Он повторил условие задачи и прибавил:

– Очень простой задач. Если первый будет решить Дубас, Сувор получиль удар. Если Сувор решиль первый, получиль удар – о, не первый и не последний удар! – получиль Дубас. Все поняль?

– Поняли! Поняли! – хором закричали все ученики, поняв главное: что задачу никому, кроме Дубасова и Суворова, не придется решать.

Розовощекий сосед Суворова плюнул на свою доску, стер с нее кисейной брыжей рукава ранее написанное и подсунул доску и грифель Александру.

– Скоро кончаль урок.
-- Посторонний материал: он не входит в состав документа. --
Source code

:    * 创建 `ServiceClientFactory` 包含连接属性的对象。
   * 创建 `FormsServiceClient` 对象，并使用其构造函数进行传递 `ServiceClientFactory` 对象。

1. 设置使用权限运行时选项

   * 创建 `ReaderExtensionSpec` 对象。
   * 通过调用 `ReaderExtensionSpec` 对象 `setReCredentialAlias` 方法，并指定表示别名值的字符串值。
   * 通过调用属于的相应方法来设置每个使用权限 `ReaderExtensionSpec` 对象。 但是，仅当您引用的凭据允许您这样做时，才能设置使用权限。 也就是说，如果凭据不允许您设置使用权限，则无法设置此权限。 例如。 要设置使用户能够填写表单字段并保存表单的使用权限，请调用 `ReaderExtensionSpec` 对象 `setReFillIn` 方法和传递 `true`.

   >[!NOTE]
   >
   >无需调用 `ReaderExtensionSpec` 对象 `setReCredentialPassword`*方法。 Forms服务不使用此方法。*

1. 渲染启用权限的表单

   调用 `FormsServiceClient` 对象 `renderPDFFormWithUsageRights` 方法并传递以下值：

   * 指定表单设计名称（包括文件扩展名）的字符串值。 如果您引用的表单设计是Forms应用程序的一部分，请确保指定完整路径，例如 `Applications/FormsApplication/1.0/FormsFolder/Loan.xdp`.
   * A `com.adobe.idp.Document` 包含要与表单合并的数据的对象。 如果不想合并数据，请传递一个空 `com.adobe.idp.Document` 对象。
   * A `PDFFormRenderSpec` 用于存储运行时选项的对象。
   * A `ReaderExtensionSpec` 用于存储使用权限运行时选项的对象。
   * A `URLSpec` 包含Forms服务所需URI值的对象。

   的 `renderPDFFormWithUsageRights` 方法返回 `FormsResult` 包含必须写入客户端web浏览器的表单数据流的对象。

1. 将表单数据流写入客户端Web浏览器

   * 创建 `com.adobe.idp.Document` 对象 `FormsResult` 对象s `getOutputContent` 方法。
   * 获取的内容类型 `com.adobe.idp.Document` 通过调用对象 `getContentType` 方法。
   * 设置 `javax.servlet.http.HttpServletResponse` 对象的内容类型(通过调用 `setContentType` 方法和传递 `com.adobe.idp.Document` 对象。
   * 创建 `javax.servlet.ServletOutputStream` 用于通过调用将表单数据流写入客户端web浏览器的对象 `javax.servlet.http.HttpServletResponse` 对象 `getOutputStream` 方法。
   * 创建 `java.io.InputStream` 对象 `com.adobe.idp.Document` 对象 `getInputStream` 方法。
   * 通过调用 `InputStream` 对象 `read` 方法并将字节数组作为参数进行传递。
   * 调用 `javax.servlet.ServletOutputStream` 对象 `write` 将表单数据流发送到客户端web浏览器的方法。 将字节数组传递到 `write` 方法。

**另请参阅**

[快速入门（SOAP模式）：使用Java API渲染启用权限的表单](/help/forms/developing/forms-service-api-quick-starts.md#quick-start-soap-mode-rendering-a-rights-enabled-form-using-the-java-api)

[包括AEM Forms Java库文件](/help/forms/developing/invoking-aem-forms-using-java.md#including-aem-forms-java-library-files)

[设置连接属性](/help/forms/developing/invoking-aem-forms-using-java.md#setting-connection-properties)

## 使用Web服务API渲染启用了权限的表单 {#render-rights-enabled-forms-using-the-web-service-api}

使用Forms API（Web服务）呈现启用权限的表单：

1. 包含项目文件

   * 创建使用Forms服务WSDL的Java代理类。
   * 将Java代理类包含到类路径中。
Решать шустро, быстро! – приказал Бухгольц.

Дубасов заслонил громадной рукой свою доску от Александра и, наморщив лоб, приставил грифель к кончику носа. Александр на одолженной ему товарищем доске что-то начертил и подвинул доску соседу. Тот увидел нарисованного на доске поросенка с хвостиком, закрученным винтом. Внизу было подписано: «Это ты».

Бухгольц, не обращая внимания на учеников, ходил перед столами по классу, размахивая ферулой и напевая себе под нос марш.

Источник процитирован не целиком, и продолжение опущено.